No entanto, assim que seus dedos pressionaram o local, uma mancha vermelha, quente e viva, começou a se alastrar pelo tecido branco com velocidade alarmante.

O sangue era real.

Bianca reagiu instantaneamente, soltando um grito agudo de dor:

— Ai! Está doendo muito! Susana, o que você está fazendo? Me solta!

A expressão de Nathan se transfigurou em fúria.

— Susana! Você ficou louca?! — Berrou ele.

Com violência, ele agarrou o pulso de Susana e a puxou para longe da cama, lançando-a para o lado com tanta força que ela cambaleou. Antes que pudesse recuperar o equilíbrio, a mão pesada de Nathan atingiu seu rosto num estalo que ecoou pelo quarto.

O mundo de Susana girou. Um zumbido agudo preencheu seus ouvidos, sua bochecha ardia como se estivesse em brasa e o gosto metálico de sangue invadiu sua boca.

— A Bianca já está ferida, não é o bastante para você? — Gritava Nathan, os olhos injetados de ódio. — Precisa ser tão perversa a ponto de machucá-la ainda mais?

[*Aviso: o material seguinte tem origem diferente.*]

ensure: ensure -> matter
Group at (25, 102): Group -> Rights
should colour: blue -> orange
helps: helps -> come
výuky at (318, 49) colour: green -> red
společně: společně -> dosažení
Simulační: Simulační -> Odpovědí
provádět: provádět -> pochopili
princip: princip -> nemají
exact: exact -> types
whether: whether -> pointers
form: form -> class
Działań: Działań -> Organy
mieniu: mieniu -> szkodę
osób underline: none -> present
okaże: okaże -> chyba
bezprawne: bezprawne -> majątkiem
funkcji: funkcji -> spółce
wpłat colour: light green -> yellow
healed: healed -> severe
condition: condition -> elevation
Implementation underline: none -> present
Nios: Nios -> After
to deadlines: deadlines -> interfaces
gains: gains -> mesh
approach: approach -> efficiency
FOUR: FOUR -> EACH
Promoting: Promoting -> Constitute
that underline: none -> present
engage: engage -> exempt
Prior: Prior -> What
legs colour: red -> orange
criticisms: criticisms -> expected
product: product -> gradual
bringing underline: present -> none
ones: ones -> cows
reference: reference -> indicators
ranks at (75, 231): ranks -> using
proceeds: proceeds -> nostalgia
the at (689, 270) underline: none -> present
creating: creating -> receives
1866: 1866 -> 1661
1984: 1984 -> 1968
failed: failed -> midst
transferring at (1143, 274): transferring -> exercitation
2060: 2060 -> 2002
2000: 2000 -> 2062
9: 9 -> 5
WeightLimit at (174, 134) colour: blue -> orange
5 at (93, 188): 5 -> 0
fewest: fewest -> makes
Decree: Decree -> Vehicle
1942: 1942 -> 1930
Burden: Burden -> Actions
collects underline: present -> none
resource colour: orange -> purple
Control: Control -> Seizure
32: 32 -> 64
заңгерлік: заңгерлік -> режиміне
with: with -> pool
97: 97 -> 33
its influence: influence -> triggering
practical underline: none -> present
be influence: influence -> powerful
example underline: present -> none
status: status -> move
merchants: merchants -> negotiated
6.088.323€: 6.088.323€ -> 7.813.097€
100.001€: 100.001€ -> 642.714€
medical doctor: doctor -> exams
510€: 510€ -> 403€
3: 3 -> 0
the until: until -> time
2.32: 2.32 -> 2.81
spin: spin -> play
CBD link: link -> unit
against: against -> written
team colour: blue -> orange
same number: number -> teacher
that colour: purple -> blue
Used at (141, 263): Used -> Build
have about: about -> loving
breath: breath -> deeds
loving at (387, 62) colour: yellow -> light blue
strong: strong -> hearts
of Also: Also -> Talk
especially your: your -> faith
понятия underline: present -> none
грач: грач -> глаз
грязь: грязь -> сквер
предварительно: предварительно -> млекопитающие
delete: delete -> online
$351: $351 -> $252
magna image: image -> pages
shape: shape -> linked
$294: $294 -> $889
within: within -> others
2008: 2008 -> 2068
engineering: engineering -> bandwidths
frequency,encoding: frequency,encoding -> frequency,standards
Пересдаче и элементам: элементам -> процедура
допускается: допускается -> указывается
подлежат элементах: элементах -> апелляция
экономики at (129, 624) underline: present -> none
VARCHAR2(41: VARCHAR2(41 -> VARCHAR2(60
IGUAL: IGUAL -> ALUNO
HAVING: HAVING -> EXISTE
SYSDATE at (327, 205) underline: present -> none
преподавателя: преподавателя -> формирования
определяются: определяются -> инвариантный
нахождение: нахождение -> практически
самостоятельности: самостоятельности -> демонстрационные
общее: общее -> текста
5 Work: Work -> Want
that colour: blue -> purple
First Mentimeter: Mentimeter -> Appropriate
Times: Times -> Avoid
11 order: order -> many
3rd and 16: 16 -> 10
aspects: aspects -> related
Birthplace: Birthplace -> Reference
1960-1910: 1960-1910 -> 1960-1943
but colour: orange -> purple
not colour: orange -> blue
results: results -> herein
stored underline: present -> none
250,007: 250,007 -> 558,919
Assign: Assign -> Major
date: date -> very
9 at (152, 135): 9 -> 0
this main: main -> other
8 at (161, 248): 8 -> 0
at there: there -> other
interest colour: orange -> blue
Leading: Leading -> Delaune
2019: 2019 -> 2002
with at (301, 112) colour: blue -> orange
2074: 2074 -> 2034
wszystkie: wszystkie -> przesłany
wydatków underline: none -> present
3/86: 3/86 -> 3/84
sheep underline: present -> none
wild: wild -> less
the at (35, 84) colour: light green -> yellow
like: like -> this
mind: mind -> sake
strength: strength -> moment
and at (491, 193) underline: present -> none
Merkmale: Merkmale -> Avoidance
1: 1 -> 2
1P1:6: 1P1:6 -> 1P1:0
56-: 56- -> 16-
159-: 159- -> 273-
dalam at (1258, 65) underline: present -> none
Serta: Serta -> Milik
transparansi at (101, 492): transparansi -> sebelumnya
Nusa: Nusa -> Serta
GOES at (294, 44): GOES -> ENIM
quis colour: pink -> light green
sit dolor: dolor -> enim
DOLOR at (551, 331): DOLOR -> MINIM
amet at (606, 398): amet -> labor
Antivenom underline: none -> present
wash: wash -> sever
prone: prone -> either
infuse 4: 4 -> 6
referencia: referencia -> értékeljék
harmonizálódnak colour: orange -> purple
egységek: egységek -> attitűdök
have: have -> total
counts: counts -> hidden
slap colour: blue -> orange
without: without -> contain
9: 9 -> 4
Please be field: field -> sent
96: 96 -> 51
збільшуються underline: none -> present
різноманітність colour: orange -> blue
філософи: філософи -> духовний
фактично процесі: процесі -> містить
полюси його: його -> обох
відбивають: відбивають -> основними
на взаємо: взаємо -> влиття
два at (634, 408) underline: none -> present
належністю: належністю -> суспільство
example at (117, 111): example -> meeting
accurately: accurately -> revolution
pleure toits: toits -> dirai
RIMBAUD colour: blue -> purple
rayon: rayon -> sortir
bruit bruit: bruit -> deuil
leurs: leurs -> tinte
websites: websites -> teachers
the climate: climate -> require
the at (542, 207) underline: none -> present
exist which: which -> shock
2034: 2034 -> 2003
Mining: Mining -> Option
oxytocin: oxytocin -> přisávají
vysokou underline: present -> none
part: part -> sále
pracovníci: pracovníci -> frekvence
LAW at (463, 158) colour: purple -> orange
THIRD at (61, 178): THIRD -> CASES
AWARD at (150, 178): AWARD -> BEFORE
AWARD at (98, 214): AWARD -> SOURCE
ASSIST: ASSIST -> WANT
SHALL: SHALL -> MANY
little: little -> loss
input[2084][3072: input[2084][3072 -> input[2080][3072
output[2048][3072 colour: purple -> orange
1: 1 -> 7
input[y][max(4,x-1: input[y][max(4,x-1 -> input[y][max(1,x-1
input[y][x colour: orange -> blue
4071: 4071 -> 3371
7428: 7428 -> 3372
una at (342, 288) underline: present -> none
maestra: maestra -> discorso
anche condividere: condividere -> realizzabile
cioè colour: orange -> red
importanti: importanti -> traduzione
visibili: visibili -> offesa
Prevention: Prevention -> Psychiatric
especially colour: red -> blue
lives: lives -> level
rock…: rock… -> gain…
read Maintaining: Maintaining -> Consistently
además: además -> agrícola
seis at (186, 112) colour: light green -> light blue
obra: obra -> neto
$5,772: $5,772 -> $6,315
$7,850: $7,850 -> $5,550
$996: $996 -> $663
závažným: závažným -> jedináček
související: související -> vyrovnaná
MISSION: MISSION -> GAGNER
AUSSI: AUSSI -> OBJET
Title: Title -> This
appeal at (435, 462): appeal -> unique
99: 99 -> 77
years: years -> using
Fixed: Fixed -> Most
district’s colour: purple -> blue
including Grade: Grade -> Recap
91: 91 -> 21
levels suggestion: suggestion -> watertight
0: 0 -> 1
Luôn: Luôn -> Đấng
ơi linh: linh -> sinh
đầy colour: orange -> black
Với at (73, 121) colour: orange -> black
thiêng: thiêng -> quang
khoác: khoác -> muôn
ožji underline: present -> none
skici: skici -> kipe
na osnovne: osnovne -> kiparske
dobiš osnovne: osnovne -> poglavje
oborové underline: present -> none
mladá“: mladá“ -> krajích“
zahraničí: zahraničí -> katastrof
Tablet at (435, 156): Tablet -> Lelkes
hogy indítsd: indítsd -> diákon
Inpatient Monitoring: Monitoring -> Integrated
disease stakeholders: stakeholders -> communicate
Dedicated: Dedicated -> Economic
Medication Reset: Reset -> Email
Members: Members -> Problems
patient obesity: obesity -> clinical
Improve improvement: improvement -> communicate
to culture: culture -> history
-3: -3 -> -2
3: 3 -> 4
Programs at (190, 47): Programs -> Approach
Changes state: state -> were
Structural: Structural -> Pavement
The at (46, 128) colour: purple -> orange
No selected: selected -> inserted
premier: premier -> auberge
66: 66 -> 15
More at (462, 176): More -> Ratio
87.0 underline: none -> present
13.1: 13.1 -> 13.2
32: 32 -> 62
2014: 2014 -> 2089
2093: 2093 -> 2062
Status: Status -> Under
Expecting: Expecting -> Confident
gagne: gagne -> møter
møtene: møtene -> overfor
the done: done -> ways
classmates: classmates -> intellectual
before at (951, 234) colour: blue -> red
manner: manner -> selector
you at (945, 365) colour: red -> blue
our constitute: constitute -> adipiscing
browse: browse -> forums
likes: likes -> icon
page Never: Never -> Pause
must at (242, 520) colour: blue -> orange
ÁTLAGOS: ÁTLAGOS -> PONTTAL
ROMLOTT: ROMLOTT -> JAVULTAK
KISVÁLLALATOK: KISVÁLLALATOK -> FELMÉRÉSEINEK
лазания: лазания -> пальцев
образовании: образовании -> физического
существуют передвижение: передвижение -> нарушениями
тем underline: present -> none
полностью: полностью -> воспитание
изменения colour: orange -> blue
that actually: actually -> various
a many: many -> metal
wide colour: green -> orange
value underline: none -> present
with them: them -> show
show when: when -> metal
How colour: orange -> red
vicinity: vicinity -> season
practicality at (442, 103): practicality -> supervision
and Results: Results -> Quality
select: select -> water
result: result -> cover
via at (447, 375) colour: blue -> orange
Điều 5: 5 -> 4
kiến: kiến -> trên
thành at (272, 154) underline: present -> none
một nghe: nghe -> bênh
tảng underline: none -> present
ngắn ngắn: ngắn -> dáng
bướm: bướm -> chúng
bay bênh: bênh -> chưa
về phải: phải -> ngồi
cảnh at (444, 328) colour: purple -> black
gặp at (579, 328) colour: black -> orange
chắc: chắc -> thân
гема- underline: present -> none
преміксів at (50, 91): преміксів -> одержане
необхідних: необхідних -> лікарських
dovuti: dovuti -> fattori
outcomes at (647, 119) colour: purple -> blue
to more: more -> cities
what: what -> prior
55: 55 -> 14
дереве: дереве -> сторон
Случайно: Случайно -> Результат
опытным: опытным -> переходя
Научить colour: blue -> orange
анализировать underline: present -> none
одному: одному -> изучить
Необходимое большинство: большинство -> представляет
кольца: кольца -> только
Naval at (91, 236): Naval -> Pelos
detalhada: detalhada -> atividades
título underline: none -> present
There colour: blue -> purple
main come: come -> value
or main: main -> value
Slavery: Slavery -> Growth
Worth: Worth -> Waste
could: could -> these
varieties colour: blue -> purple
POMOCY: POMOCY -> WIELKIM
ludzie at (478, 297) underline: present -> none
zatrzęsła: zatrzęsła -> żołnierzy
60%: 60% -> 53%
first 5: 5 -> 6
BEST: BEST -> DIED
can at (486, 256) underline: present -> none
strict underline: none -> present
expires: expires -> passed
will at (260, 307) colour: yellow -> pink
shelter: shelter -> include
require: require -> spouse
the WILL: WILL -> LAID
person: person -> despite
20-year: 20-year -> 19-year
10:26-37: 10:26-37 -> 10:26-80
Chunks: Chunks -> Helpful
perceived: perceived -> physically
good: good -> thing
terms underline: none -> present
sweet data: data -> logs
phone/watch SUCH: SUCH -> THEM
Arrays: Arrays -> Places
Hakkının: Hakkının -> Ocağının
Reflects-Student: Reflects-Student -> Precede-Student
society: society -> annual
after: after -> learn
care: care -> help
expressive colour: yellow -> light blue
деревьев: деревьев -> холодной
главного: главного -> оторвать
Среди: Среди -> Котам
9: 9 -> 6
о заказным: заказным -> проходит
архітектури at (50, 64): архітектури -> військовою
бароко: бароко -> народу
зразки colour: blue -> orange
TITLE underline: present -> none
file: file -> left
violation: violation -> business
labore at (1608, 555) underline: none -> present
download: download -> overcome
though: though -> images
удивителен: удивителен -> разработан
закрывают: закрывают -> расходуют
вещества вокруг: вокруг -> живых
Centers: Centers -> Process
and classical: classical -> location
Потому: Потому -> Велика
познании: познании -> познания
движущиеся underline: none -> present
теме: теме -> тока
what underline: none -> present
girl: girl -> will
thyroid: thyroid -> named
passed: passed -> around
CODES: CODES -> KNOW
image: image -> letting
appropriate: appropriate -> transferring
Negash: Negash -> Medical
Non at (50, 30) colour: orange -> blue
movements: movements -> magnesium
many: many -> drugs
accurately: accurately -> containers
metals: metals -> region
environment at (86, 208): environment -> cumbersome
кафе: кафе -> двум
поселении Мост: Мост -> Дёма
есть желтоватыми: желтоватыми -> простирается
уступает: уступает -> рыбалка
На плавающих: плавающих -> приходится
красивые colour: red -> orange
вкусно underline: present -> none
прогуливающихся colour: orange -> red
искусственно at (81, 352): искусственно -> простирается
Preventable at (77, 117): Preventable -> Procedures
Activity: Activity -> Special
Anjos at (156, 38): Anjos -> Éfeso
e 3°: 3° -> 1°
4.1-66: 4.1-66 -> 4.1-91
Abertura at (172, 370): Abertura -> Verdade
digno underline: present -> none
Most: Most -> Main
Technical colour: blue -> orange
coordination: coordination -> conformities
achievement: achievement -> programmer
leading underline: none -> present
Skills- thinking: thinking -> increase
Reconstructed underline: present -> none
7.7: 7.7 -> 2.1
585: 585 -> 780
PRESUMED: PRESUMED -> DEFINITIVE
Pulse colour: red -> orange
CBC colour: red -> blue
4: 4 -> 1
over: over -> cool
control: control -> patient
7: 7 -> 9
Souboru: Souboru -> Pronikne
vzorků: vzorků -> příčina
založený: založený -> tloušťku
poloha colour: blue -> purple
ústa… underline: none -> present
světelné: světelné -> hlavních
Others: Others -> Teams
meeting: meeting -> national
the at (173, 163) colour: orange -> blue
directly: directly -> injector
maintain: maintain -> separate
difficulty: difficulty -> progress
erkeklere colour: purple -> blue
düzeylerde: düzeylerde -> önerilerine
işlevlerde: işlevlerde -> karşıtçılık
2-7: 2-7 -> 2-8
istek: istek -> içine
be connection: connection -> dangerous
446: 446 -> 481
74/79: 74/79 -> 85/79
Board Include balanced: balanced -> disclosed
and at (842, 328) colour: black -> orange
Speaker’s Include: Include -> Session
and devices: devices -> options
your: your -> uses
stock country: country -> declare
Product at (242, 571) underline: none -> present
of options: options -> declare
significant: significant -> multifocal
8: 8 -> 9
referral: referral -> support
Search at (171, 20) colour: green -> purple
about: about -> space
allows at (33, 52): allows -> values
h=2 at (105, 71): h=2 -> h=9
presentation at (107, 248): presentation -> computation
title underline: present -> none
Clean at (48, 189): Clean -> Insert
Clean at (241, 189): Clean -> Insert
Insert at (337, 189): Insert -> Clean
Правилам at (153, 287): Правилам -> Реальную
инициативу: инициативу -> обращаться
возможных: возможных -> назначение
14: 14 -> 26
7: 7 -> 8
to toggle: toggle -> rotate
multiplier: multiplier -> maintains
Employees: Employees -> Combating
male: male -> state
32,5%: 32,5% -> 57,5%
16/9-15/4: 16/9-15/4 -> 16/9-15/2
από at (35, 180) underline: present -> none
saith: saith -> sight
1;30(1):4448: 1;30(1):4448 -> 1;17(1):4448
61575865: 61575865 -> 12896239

Atrás dele, Bianca se encolhia na cama, segurando o braço ensanguentado. Chorava copiosamente, os ombros tremendo numa performance de vítima perfeita. Contudo, por cima do ombro de Nathan, seus olhos encontraram os de Susana. Naquele breve instante, as lágrimas não esconderam o brilho frio de escárnio e triunfo que ela lançou à rival humilhada.

Thiago correu para examinar a paciente, assumindo seu papel no teatro.

— Os pontos se romperam! A ferida abriu, preciso estancar o sangramento agora! — Anunciou, grave.

O quarto virou um caos de vozes e procedimentos médicos.

Susana endireitou o corpo devagar, passando a língua pela parte interna da bochecha inchada. Doía. Mas a dor física não era nada comparada ao vazio sepulcral que se instalara em seu peito. A última centelha de afeto que ela ainda guardava por aquele homem acabara de se extinguir, afogada em decepção e violência.

Ela respirou fundo, tentando controlar o tremor nas mãos. Sem dizer uma palavra, virou as costas para aquela cena grotesca e caminhou para fora do hospital, deixando para trás o homem que amava e a vida que, agora sabia, nunca era realmente sua.